Recorde de lucro em meio à crise assistencial
Segundo dados divulgados pela ANS, o lucro líquido das operadoras de saúde suplementar alcançou R$ 12,9 bilhões entre janeiro e junho de 2025, impulsionado por receitas financeiras robustas e pela queda na sinistralidade, que atingiu 81,1%, o menor índice desde 2018.
Esse desempenho financeiro foi favorecido por altas taxas de juros — atualmente em 15% — que renderam R$ 6,8 bilhões em aplicações financeiras. As operadoras de grande porte lideraram o crescimento, com R$ 9,7 bilhões em lucro líquido, enquanto as de médio porte surpreenderam com um aumento de 622%.
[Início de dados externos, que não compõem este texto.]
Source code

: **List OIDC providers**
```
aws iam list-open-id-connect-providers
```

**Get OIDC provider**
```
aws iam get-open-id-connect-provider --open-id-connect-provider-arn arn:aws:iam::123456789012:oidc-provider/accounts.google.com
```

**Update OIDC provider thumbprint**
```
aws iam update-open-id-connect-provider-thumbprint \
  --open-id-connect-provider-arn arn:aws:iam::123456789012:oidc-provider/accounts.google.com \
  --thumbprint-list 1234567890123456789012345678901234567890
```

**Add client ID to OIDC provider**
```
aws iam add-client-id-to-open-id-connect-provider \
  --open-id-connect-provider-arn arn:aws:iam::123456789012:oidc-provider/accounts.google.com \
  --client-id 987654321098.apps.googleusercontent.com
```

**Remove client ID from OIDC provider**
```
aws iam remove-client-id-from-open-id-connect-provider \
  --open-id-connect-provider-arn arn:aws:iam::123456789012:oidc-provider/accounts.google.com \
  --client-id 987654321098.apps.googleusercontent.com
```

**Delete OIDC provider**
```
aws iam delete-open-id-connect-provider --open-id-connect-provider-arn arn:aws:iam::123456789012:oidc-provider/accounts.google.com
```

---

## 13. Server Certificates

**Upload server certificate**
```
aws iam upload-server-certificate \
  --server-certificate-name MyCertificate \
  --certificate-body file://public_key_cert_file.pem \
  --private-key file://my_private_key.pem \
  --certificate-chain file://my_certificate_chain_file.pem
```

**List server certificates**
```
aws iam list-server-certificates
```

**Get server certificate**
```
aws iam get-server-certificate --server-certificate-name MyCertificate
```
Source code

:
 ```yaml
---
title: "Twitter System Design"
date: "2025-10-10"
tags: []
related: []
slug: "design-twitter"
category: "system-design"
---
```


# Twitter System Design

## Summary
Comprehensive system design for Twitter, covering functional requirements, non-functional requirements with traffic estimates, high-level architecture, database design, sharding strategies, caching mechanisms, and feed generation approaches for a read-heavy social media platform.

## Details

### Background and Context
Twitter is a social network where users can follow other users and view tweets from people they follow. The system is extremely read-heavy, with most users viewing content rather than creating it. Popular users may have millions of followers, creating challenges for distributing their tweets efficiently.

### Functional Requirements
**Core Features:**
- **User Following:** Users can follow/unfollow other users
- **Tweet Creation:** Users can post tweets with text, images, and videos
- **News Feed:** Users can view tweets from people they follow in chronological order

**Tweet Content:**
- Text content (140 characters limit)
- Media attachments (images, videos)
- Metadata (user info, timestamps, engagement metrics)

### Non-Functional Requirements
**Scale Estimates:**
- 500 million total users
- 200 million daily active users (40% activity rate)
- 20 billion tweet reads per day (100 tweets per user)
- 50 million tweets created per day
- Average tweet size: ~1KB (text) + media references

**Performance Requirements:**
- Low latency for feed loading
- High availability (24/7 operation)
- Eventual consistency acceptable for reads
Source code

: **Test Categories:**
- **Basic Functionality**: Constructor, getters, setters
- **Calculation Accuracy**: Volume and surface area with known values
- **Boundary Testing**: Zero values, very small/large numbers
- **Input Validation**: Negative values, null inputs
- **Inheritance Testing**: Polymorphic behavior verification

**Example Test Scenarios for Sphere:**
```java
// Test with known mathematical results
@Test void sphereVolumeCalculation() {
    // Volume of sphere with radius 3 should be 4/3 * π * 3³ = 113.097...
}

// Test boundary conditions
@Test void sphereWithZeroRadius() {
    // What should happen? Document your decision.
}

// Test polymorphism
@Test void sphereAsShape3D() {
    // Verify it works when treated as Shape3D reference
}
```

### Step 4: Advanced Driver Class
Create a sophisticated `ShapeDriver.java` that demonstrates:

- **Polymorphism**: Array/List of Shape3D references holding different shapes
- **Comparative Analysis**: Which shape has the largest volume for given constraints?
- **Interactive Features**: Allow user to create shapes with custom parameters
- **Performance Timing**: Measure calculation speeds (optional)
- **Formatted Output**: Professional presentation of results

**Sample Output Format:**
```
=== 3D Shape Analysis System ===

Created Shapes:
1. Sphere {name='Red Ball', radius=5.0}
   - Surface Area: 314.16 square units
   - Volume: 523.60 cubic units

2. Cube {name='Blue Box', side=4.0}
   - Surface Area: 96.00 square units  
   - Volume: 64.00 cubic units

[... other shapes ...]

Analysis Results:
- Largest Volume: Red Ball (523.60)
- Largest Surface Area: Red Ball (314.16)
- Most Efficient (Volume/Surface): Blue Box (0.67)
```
Apesar dos resultados bilionários, os usuários enfrentam uma série de dificuldades:
- Negativas recorrentes de cobertura para procedimentos e medicamentos
- Longas esperas para consultas e exames, agravadas pela escassez de profissionais e descredenciamento da rede
- Reajustes abusivos nas mensalidades, muitas vezes acima da inflação
- Contratos confusos e falta de clareza nas informações
- Mudanças frequentes na rede credenciada, dificultando a continuidade do tratamento
- Problemas com reembolso e demora na autorização de procedimentos
- Atendimento deficiente e infraestrutura inadequada em diversas regiões
Impacto no SUS e a nova estratégia das operadoras
Outro ponto crítico é a crescente atuação dos planos de saúde na rede pública. Para abater dívidas com o governo federal, operadoras têm atendido pacientes do Sistema Único de Saúde (SUS), o que, segundo especialistas, pode sobrecarregar ainda mais a rede e comprometer a qualidade da assistência oferecida. A medida foi a forma encontrada pelo Governo Lula para tentar reduzir a fila do SUS sem precisar investir mais recursos na saúde.
Judicialização em alta e pressão por regulação
Com o aumento das queixas, cresce também a judicialização: só no segundo trimestre de 2025, as despesas judiciais das operadoras chegaram a R$ 4 bilhões, sendo R$ 2,1 bilhões referentes a procedimentos de cobertura obrigatória.
A Assembleia Legislativa do Rio de Janeiro aprovou recentemente um projeto que proíbe o cancelamento de contratos de idosos e grupos vulneráveis, em resposta ao aumento de rescisões unilaterais por parte das operadoras.
Lucro de um lado, sofrimento do outro
O contraste entre o lucro recorde das operadoras e o sofrimento dos pacientes escancara a urgência de uma revisão profunda na regulação do setor. Enquanto os números celebram a “sustentabilidade econômico-financeira”, milhões de brasileiros seguem lutando por um atendimento digno e transparente.